Text under study –

=-=-=

Taking their pain out on you is not fair. But you have a choice as to how you will respond to hurting people and the pain they inflict on you. You can choose to be bitter or you can choose to forgive and be free.
When you harbor bitterness toward people who have hurt you you freeze-frame your life at the moment the pain was inflicted, You become stuck in the past. When you forgive you the people who hurt you, you set yourself and them free to heal, free to move into the future and leave the past behind.
I know of no better story about responding to hurt than the story of “The Sack.”
Once upon a time in a little village, in a beautiful green valley, set between two purple mountains, there lived a poor woman named Judy. Each morning, when the sun rose over the mountains, Judy would leave her little hut and go about her daily chores. She fed the chickens and picked the eggs, milked the cows, and tended the garden. But there was something strange about Judy. For wherever Judy went she always carried a large sack slung over her shoulders.
You see, one day, when she was young, some boys of the village made fun of her by calling her names. “Fatty, fatty two-by-four! Can’t fit through the bathroom door!” When she called them names back, “Moe, Larry Curly, you look like a girly,” they did her one better by throwing stones at her. Since the boys were far to fast for her to catch and far too big for her to fight, she instead picked up all the stones they had thrown and put them into a sack she was carrying. When she got home, she carefully marked the name of each boy on each stone they had thrown.

=-=-=

Supplied records –
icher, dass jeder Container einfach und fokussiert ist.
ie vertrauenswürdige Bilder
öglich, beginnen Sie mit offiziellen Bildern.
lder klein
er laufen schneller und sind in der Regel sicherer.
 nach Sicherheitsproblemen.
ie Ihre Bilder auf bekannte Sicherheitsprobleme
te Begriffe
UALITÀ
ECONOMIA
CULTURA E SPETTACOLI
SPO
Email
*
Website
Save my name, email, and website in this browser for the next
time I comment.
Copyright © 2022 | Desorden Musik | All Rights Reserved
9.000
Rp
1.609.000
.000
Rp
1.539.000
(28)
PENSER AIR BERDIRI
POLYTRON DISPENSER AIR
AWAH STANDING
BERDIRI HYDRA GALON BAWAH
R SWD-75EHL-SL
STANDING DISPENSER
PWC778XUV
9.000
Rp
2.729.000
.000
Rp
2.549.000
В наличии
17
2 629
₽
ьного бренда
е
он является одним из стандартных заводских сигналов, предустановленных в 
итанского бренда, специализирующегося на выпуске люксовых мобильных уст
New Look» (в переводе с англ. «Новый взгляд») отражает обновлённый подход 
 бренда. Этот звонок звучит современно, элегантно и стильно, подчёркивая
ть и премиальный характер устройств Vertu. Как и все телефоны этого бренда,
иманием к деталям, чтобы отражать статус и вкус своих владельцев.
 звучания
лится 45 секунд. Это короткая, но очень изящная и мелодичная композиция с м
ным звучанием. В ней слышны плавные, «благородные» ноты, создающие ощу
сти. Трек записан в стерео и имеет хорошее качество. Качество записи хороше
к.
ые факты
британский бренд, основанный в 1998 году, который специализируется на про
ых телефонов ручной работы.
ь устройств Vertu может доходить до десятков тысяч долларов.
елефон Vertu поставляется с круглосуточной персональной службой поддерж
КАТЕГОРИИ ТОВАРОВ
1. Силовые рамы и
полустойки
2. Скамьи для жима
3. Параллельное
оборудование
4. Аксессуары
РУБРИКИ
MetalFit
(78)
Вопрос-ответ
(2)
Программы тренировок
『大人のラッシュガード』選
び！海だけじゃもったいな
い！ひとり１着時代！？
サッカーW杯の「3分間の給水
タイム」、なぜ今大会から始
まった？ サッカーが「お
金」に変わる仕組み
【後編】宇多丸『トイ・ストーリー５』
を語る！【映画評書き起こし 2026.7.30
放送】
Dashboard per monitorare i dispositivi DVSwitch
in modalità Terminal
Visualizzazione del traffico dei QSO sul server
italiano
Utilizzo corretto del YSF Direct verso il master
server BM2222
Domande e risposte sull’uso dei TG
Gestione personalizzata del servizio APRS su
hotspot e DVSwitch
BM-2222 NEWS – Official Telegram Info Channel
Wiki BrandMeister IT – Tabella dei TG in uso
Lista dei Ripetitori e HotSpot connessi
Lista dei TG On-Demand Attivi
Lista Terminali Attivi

=-=-=

Your tasks –
1. Copy the rows word for word, starting at the first row and ending at the row that contains "отражает обновлённый подход".
2. Write what comes next in the forgiveness passage, picking up after its last sentence.
The forgiveness passage and the rows are unrelated material.

Answers to each task –
1.
icher, dass jeder Container einfach und fokussiert ist.
ie vertrauenswürdige Bilder
öglich, beginnen Sie mit offiziellen Bildern.
lder klein
er laufen schneller und sind in der Regel sicherer.
 nach Sicherheitsproblemen.
ie Ihre Bilder auf bekannte Sicherheitsprobleme
te Begriffe
UALITÀ
ECONOMIA
CULTURA E SPETTACOLI
SPO
Email
*
Website
Save my name, email, and website in this browser for the next
time I comment.
Copyright © 2022 | Desorden Musik | All Rights Reserved
9.000
Rp
1.609.000
.000
Rp
1.539.000
(28)
PENSER AIR BERDIRI
POLYTRON DISPENSER AIR
AWAH STANDING
BERDIRI HYDRA GALON BAWAH
R SWD-75EHL-SL
STANDING DISPENSER
PWC778XUV
9.000
Rp
2.729.000
.000
Rp
2.549.000
В наличии
17
2 629
₽
ьного бренда
е
он является одним из стандартных заводских сигналов, предустановленных в 
итанского бренда, специализирующегося на выпуске люксовых мобильных уст
New Look» (в переводе с англ. «Новый взгляд») отражает обновлённый подход 

2.
As the days followed and the name calling continued, Judy carefully collected each stone and marked them with the person’s name that had thrown it. Unfortunately, Judy lived in a time and in a place where everyone was given to throwing stones. Each time a stone was hurled, whether by a child or an adult, Judy found it and named it. Slowly her collections of stones began to grow.
Because the people of the valley knew what she was doing, Judy worried that they might sneak into her hut while she was away and scatter her stones. So each day she carried her sack, and each night she named and sorted her stones. Her daily load got heavier and heavier.
One day the king came to the village to pick a new judge over the people. He picked Judy. She was to be the judge in all matters concerning the king and the kingdom. Dressed in her judicial robes, Judy sat in judgment over all the people of the valley.
After a while, one by one, the people of the valley all came before Judy for judgment over one thing or another. After the charge was read, Judy reached into her sack and pulled out all the stones with the offender‚s name on them. “Five stones in the sack—five years in prison. Eight stones in the sack—eight years in prison. A year in prison for every stone in my sack with your name on it.” There were 490 stones in all.
Strangely, however, as the sack got emptier, it never got lighter. In time there were no more stones in the sack, nor people in the valley. There were no more bakers to bake bread or farmers to grow food. No cobbler to fix shoes or tailor to sew clothes. There was no one to talk or eat with. And there was no one for the king to collect taxes from.
Judy had given out justice. It made her feel good but she was not happy. She was alone and lonely. One morning as she sat at her window watching the sun rise over the mountains, Judy decided she must do something before it was too late. She dressed in her judge‚s robes and went to the village square. There she ordered that all the prisoners were to be set free. The occasion was celebrated with a great feast in the village square. There was eating and drinking and joy among the people. Judy walked freely among them, giving greetings and wishing them well.
Suddenly, a man who was still angry with Judy, shouted a curse at her and followed it with a stone. A hush fell over the crowd. Judy reached down and picked up the stone. Once again, as she had done so many times in the past, she carefully wrote the man’s name on it and put it into his sack. Turning slowly, she looked into the eyes of all the villagers. Then she lifted the sack as if to sling it over her shoulder. Instead, she began to swing it around and around and around over her head. Finally, she hurled it off into the distance. The crowd cheered and shouted.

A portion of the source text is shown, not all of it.